По данным «Открытой среды», примерно 60% взрослых людей, страдающих аутизмом, мы сегодня охватываем и обеспечиваем поддержкой. Нужно понимать, что статистика растет. Очередь на программы фонда составляет порядка 600 семей. Люди годами ждут возможности попасть в проект. Здесь мы снова возвращается к вопросу о том, что без государственного ресурса сложно вести системную работу по борьбе с заболеванием. Такая ситуация сегодня сложилась абсолютно во всех регионах.
Долю «Открытой среды» на рынке сложно оценить. У всех НКО разные социальные миссии и разные цели. Мы можем работать с одной целевой группой, но преследовать совершенно разные цели в развитии.

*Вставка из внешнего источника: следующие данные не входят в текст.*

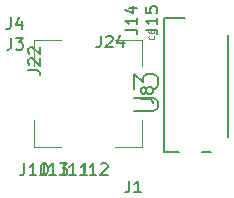
<source format=gbr>
G04 #@! TF.GenerationSoftware,KiCad,Pcbnew,(5.1.0)-1*
G04 #@! TF.CreationDate,2019-07-29T23:07:27-07:00*
G04 #@! TF.ProjectId,WireFreeV4_Release,57697265-4672-4656-9556-345f52656c65,rev?*
G04 #@! TF.SameCoordinates,Original*
G04 #@! TF.FileFunction,Legend,Top*
G04 #@! TF.FilePolarity,Positive*
%FSLAX46Y46*%
G04 Gerber Fmt 4.6, Leading zero omitted, Abs format (unit mm)*
G04 Created by KiCad (PCBNEW (5.1.0)-1) date 2019-07-29 23:07:27*
%MOMM*%
%LPD*%
G04 APERTURE LIST*
%ADD10C,0.100000*%
%ADD11C,0.150000*%
%ADD12C,0.050000*%
%ADD13C,0.200000*%
G04 APERTURE END LIST*
D10*
X142148900Y-95964720D02*
X142148900Y-93699720D01*
X139883900Y-95964720D02*
X142148900Y-95964720D01*
X133088900Y-95964720D02*
X133088900Y-93699720D01*
X135353900Y-95964720D02*
X133088900Y-95964720D01*
X133088900Y-86904720D02*
X133088900Y-89169720D01*
X135353900Y-86904720D02*
X133088900Y-86904720D01*
X142148900Y-86904720D02*
X142148900Y-89169720D01*
X139883900Y-86904720D02*
X142148900Y-86904720D01*
D11*
X147248960Y-96448840D02*
X148048960Y-96448840D01*
X149448960Y-86548840D02*
X149448960Y-95148840D01*
X144048960Y-85048840D02*
X145848960Y-85048840D01*
X144048960Y-96448840D02*
X145348960Y-96448840D01*
X144048960Y-85048840D02*
X144048960Y-96448840D01*
X142490959Y-86058784D02*
X143205245Y-86058784D01*
X143348102Y-86106403D01*
X143443340Y-86201641D01*
X143490959Y-86344499D01*
X143490959Y-86439737D01*
X143490959Y-85058784D02*
X143490959Y-85630213D01*
X143490959Y-85344499D02*
X142490959Y-85344499D01*
X142633817Y-85439737D01*
X142729055Y-85534975D01*
X142776674Y-85630213D01*
X142490959Y-84154022D02*
X142490959Y-84630213D01*
X142967150Y-84677832D01*
X142919531Y-84630213D01*
X142871912Y-84534975D01*
X142871912Y-84296880D01*
X142919531Y-84201641D01*
X142967150Y-84154022D01*
X143062388Y-84106403D01*
X143300483Y-84106403D01*
X143395721Y-84154022D01*
X143443340Y-84201641D01*
X143490959Y-84296880D01*
X143490959Y-84534975D01*
X143443340Y-84630213D01*
X143395721Y-84677832D01*
X140790959Y-86058784D02*
X141505245Y-86058784D01*
X141648102Y-86106403D01*
X141743340Y-86201641D01*
X141790959Y-86344499D01*
X141790959Y-86439737D01*
X141790959Y-85058784D02*
X141790959Y-85630213D01*
X141790959Y-85344499D02*
X140790959Y-85344499D01*
X140933817Y-85439737D01*
X141029055Y-85534975D01*
X141076674Y-85630213D01*
X141124293Y-84201641D02*
X141790959Y-84201641D01*
X140743340Y-84439737D02*
X141457626Y-84677832D01*
X141457626Y-84058784D01*
X133907915Y-97401199D02*
X133907915Y-98115485D01*
X133860296Y-98258342D01*
X133765058Y-98353580D01*
X133622200Y-98401199D01*
X133526962Y-98401199D01*
X134907915Y-98401199D02*
X134336486Y-98401199D01*
X134622200Y-98401199D02*
X134622200Y-97401199D01*
X134526962Y-97544057D01*
X134431724Y-97639295D01*
X134336486Y-97686914D01*
X135241248Y-97401199D02*
X135860296Y-97401199D01*
X135526962Y-97782152D01*
X135669819Y-97782152D01*
X135765058Y-97829771D01*
X135812677Y-97877390D01*
X135860296Y-97972628D01*
X135860296Y-98210723D01*
X135812677Y-98305961D01*
X135765058Y-98353580D01*
X135669819Y-98401199D01*
X135384105Y-98401199D01*
X135288867Y-98353580D01*
X135241248Y-98305961D01*
X137330476Y-97382380D02*
X137330476Y-98096666D01*
X137282857Y-98239523D01*
X137187619Y-98334761D01*
X137044761Y-98382380D01*
X136949523Y-98382380D01*
X138330476Y-98382380D02*
X137759047Y-98382380D01*
X138044761Y-98382380D02*
X138044761Y-97382380D01*
X137949523Y-97525238D01*
X137854285Y-97620476D01*
X137759047Y-97668095D01*
X138711428Y-97477619D02*
X138759047Y-97430000D01*
X138854285Y-97382380D01*
X139092380Y-97382380D01*
X139187619Y-97430000D01*
X139235238Y-97477619D01*
X139282857Y-97572857D01*
X139282857Y-97668095D01*
X139235238Y-97810952D01*
X138663809Y-98382380D01*
X139282857Y-98382380D01*
X135607915Y-97381199D02*
X135607915Y-98095485D01*
X135560296Y-98238342D01*
X135465058Y-98333580D01*
X135322200Y-98381199D01*
X135226962Y-98381199D01*
X136607915Y-98381199D02*
X136036486Y-98381199D01*
X136322200Y-98381199D02*
X136322200Y-97381199D01*
X136226962Y-97524057D01*
X136131724Y-97619295D01*
X136036486Y-97666914D01*
X137560296Y-98381199D02*
X136988867Y-98381199D01*
X137274581Y-98381199D02*
X137274581Y-97381199D01*
X137179343Y-97524057D01*
X137084105Y-97619295D01*
X136988867Y-97666914D01*
X132240476Y-97392380D02*
X132240476Y-98106666D01*
X132192857Y-98249523D01*
X132097619Y-98344761D01*
X131954761Y-98392380D01*
X131859523Y-98392380D01*
X133240476Y-98392380D02*
X132669047Y-98392380D01*
X132954761Y-98392380D02*
X132954761Y-97392380D01*
X132859523Y-97535238D01*
X132764285Y-97630476D01*
X132669047Y-97678095D01*
X133859523Y-97392380D02*
X133954761Y-97392380D01*
X134050000Y-97440000D01*
X134097619Y-97487619D01*
X134145238Y-97582857D01*
X134192857Y-97773333D01*
X134192857Y-98011428D01*
X134145238Y-98201904D01*
X134097619Y-98297142D01*
X134050000Y-98344761D01*
X133954761Y-98392380D01*
X133859523Y-98392380D01*
X133764285Y-98344761D01*
X133716666Y-98297142D01*
X133669047Y-98201904D01*
X133621428Y-98011428D01*
X133621428Y-97773333D01*
X133669047Y-97582857D01*
X133716666Y-97487619D01*
X133764285Y-97440000D01*
X133859523Y-97392380D01*
X131096666Y-85032380D02*
X131096666Y-85746666D01*
X131049047Y-85889523D01*
X130953809Y-85984761D01*
X130810952Y-86032380D01*
X130715714Y-86032380D01*
X132001428Y-85365714D02*
X132001428Y-86032380D01*
X131763333Y-84984761D02*
X131525238Y-85699047D01*
X132144285Y-85699047D01*
X131114705Y-86765219D02*
X131114705Y-87479505D01*
X131067086Y-87622362D01*
X130971848Y-87717600D01*
X130828991Y-87765219D01*
X130733753Y-87765219D01*
X131495658Y-86765219D02*
X132114705Y-86765219D01*
X131781372Y-87146172D01*
X131924229Y-87146172D01*
X132019467Y-87193791D01*
X132067086Y-87241410D01*
X132114705Y-87336648D01*
X132114705Y-87574743D01*
X132067086Y-87669981D01*
X132019467Y-87717600D01*
X131924229Y-87765219D01*
X131638515Y-87765219D01*
X131543277Y-87717600D01*
X131495658Y-87669981D01*
D12*
X143188571Y-86578333D02*
X143212380Y-86602142D01*
X143236190Y-86673571D01*
X143236190Y-86721190D01*
X143212380Y-86792619D01*
X143164761Y-86840238D01*
X143117142Y-86864047D01*
X143021904Y-86887857D01*
X142950476Y-86887857D01*
X142855238Y-86864047D01*
X142807619Y-86840238D01*
X142760000Y-86792619D01*
X142736190Y-86721190D01*
X142736190Y-86673571D01*
X142760000Y-86602142D01*
X142783809Y-86578333D01*
X142736190Y-86149761D02*
X142736190Y-86245000D01*
X142760000Y-86292619D01*
X142783809Y-86316428D01*
X142855238Y-86364047D01*
X142950476Y-86387857D01*
X143140952Y-86387857D01*
X143188571Y-86364047D01*
X143212380Y-86340238D01*
X143236190Y-86292619D01*
X143236190Y-86197380D01*
X143212380Y-86149761D01*
X143188571Y-86125952D01*
X143140952Y-86102142D01*
X143021904Y-86102142D01*
X142974285Y-86125952D01*
X142950476Y-86149761D01*
X142926666Y-86197380D01*
X142926666Y-86292619D01*
X142950476Y-86340238D01*
X142974285Y-86364047D01*
X143021904Y-86387857D01*
D13*
X141523661Y-92958529D02*
X143142709Y-92958529D01*
X143333185Y-92863291D01*
X143428423Y-92768053D01*
X143523661Y-92577577D01*
X143523661Y-92196624D01*
X143428423Y-92006148D01*
X143333185Y-91910910D01*
X143142709Y-91815672D01*
X141523661Y-91815672D01*
X141523661Y-91053767D02*
X141523661Y-89815672D01*
X142285566Y-90482339D01*
X142285566Y-90196624D01*
X142380804Y-90006148D01*
X142476042Y-89910910D01*
X142666519Y-89815672D01*
X143142709Y-89815672D01*
X143333185Y-89910910D01*
X143428423Y-90006148D01*
X143523661Y-90196624D01*
X143523661Y-90768053D01*
X143428423Y-90958529D01*
X143333185Y-91053767D01*
D11*
X138711994Y-86571300D02*
X138711994Y-87285586D01*
X138664375Y-87428443D01*
X138569137Y-87523681D01*
X138426279Y-87571300D01*
X138331041Y-87571300D01*
X139140565Y-86666539D02*
X139188184Y-86618920D01*
X139283422Y-86571300D01*
X139521518Y-86571300D01*
X139616756Y-86618920D01*
X139664375Y-86666539D01*
X139711994Y-86761777D01*
X139711994Y-86857015D01*
X139664375Y-86999872D01*
X139092946Y-87571300D01*
X139711994Y-87571300D01*
X140569137Y-86904634D02*
X140569137Y-87571300D01*
X140331041Y-86523681D02*
X140092946Y-87237967D01*
X140711994Y-87237967D01*
X132565540Y-89487652D02*
X133279826Y-89487652D01*
X133422683Y-89535271D01*
X133517921Y-89630509D01*
X133565540Y-89773367D01*
X133565540Y-89868605D01*
X132660779Y-89059081D02*
X132613160Y-89011462D01*
X132565540Y-88916224D01*
X132565540Y-88678129D01*
X132613160Y-88582890D01*
X132660779Y-88535271D01*
X132756017Y-88487652D01*
X132851255Y-88487652D01*
X132994112Y-88535271D01*
X133565540Y-89106700D01*
X133565540Y-88487652D01*
X132660779Y-88106700D02*
X132613160Y-88059081D01*
X132565540Y-87963843D01*
X132565540Y-87725748D01*
X132613160Y-87630509D01*
X132660779Y-87582890D01*
X132756017Y-87535271D01*
X132851255Y-87535271D01*
X132994112Y-87582890D01*
X133565540Y-88154319D01*
X133565540Y-87535271D01*
X142101340Y-91932173D02*
X142815626Y-91932173D01*
X142958483Y-91979792D01*
X143053721Y-92075030D01*
X143101340Y-92217887D01*
X143101340Y-92313125D01*
X142529912Y-91313125D02*
X142482293Y-91408363D01*
X142434674Y-91455982D01*
X142339436Y-91503601D01*
X142291817Y-91503601D01*
X142196579Y-91455982D01*
X142148960Y-91408363D01*
X142101340Y-91313125D01*
X142101340Y-91122649D01*
X142148960Y-91027411D01*
X142196579Y-90979792D01*
X142291817Y-90932173D01*
X142339436Y-90932173D01*
X142434674Y-90979792D01*
X142482293Y-91027411D01*
X142529912Y-91122649D01*
X142529912Y-91313125D01*
X142577531Y-91408363D01*
X142625150Y-91455982D01*
X142720388Y-91503601D01*
X142910864Y-91503601D01*
X143006102Y-91455982D01*
X143053721Y-91408363D01*
X143101340Y-91313125D01*
X143101340Y-91122649D01*
X143053721Y-91027411D01*
X143006102Y-90979792D01*
X142910864Y-90932173D01*
X142720388Y-90932173D01*
X142625150Y-90979792D01*
X142577531Y-91027411D01*
X142529912Y-91122649D01*
X141124465Y-98850120D02*
X141124465Y-99564406D01*
X141076846Y-99707263D01*
X140981608Y-99802501D01*
X140838751Y-99850120D01*
X140743513Y-99850120D01*
X142124465Y-99850120D02*
X141553037Y-99850120D01*
X141838751Y-99850120D02*
X141838751Y-98850120D01*
X141743513Y-98992978D01*
X141648275Y-99088216D01*
X141553037Y-99135835D01*
M02*

</source>
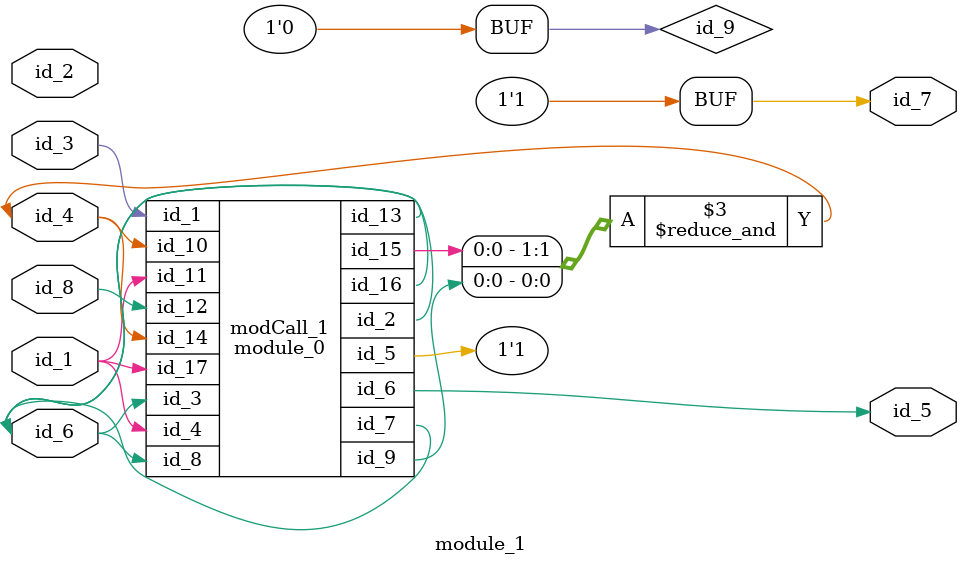
<source format=v>
module module_0 (
    id_1,
    id_2,
    id_3,
    id_4,
    id_5,
    id_6,
    id_7,
    id_8,
    id_9,
    id_10,
    id_11,
    id_12,
    id_13,
    id_14,
    id_15,
    id_16,
    id_17
);
  input wire id_17;
  inout wire id_16;
  output wire id_15;
  input wire id_14;
  output wire id_13;
  input wire id_12;
  input wire id_11;
  input wire id_10;
  inout wire id_9;
  input wire id_8;
  inout wire id_7;
  output wire id_6;
  output wire id_5;
  input wire id_4;
  input wire id_3;
  output wire id_2;
  input wire id_1;
  wire id_18;
endmodule
module module_1 (
    id_1,
    id_2,
    id_3,
    id_4,
    id_5,
    id_6,
    id_7,
    id_8
);
  inout wire id_8;
  output tri id_7;
  inout wire id_6;
  output wire id_5;
  inout wand id_4;
  input wire id_3;
  module_0 modCall_1 (
      id_3,
      id_6,
      id_6,
      id_1,
      id_7,
      id_5,
      id_6,
      id_6,
      id_4,
      id_4,
      id_1,
      id_8,
      id_6,
      id_4,
      id_4,
      id_6,
      id_1
  );
  input wire id_2;
  input wire id_1;
  wire id_9;
  assign id_7 = 1;
  assign #1 id_9 = 1'b0;
endmodule

</source>
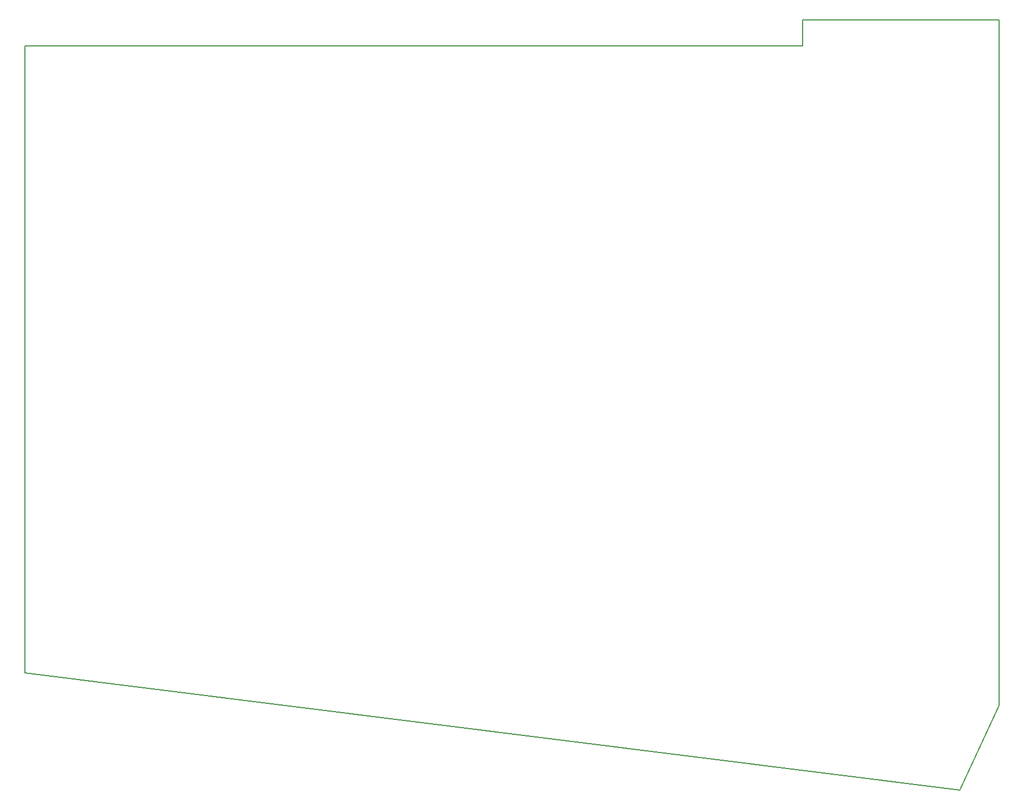
<source format=gbr>
%TF.GenerationSoftware,KiCad,Pcbnew,7.0.2-6a45011f42~172~ubuntu22.04.1*%
%TF.CreationDate,2023-05-03T20:51:49-04:00*%
%TF.ProjectId,left,6c656674-2e6b-4696-9361-645f70636258,v1.0.0*%
%TF.SameCoordinates,Original*%
%TF.FileFunction,Profile,NP*%
%FSLAX46Y46*%
G04 Gerber Fmt 4.6, Leading zero omitted, Abs format (unit mm)*
G04 Created by KiCad (PCBNEW 7.0.2-6a45011f42~172~ubuntu22.04.1) date 2023-05-03 20:51:49*
%MOMM*%
%LPD*%
G01*
G04 APERTURE LIST*
%TA.AperFunction,Profile*%
%ADD10C,0.150000*%
%TD*%
G04 APERTURE END LIST*
D10*
X185000000Y-138000000D02*
X179000000Y-151000000D01*
X185000000Y-33000000D02*
X185000000Y-138000000D01*
X155000000Y-37000000D02*
X36000000Y-37000000D01*
X155000000Y-33000000D02*
X155000000Y-37000000D01*
X155000000Y-33000000D02*
X185000000Y-33000000D01*
X179000000Y-151000000D02*
X36000000Y-133000000D01*
X36000000Y-133000000D02*
X36000000Y-37000000D01*
M02*

</source>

Сейчас каждая организация занимает свою нишу на 100% и охват там максимальный, поскольку, опять же, мы понимаем, что нуждающихся в помощи гораздо больше, как и проблем в этой сфере.
— Что собой сегодня представляет благотворительная среда в Краснодарском крае?
— В регионе существует достаточно сильный пул профессиональных НКО, которые только учатся взаимодействовать, это всегда сложно. Каждый решает свою поставленную задачу и не всегда хватает ресурса на то, чтобы объединяться в профессиональные союзы. Число НКО, которые занимаются проблемами экологии, проблемами детей с ментальными особенностями, образования, сопровождения растет с каждым годом. Действительно идет реальная работа. К нам обращаются все новые и новые люди, которые готовы уже сейчас решать конкретные проблемы. Но в то же время в силу времени, мы констатируем, отсутствием экономической стабильности у фонда.
За последние 1,5 года мы отмечаем повышение интереса к благотворительности. Фиксируем рост пожертвований от физлиц, рост интереса со стороны бизнеса. Если раньше компаниям было интересно делать совместные PR-мероприятия, которые не всегда были содержательными, то сейчас они планируют социально-значимые проекты и требуют ответственности, доказательности и системности в решениях. Это качественно другой уровень взаимодействия.
— Как происходит коммуникация между фондами? Есть ли конкуренция?
— Конкуренция есть. Мы все амбициозные, кипящие, перспективные. У нас у всех есть желание быть лучшими и делать лучшие проекты, привлекать лучших спонсоров и сторонников и т.д. Но при этом мы всегда знаем, что социального эффекта без кооперации не получится.
Рост взаимодействия и коммуникации между НКО позволит проводить совместные мозговые штормы, проводить одну системную политику, входить в советы и проекты, получать грантовые заявки. Это работает на уровне больших консолидаций, которая, кстати, существует в некоторых регионах России. У нас пока такой системы нет и, думаю, будет не очень скоро.
Если говорить о конкуренции, то еще 5 лет назад она была гораздо более жесткой и непримиримой. Сегодня конкуренция в этой сфере не исключает сотрудничества между организациями для достижения наилучшего результата.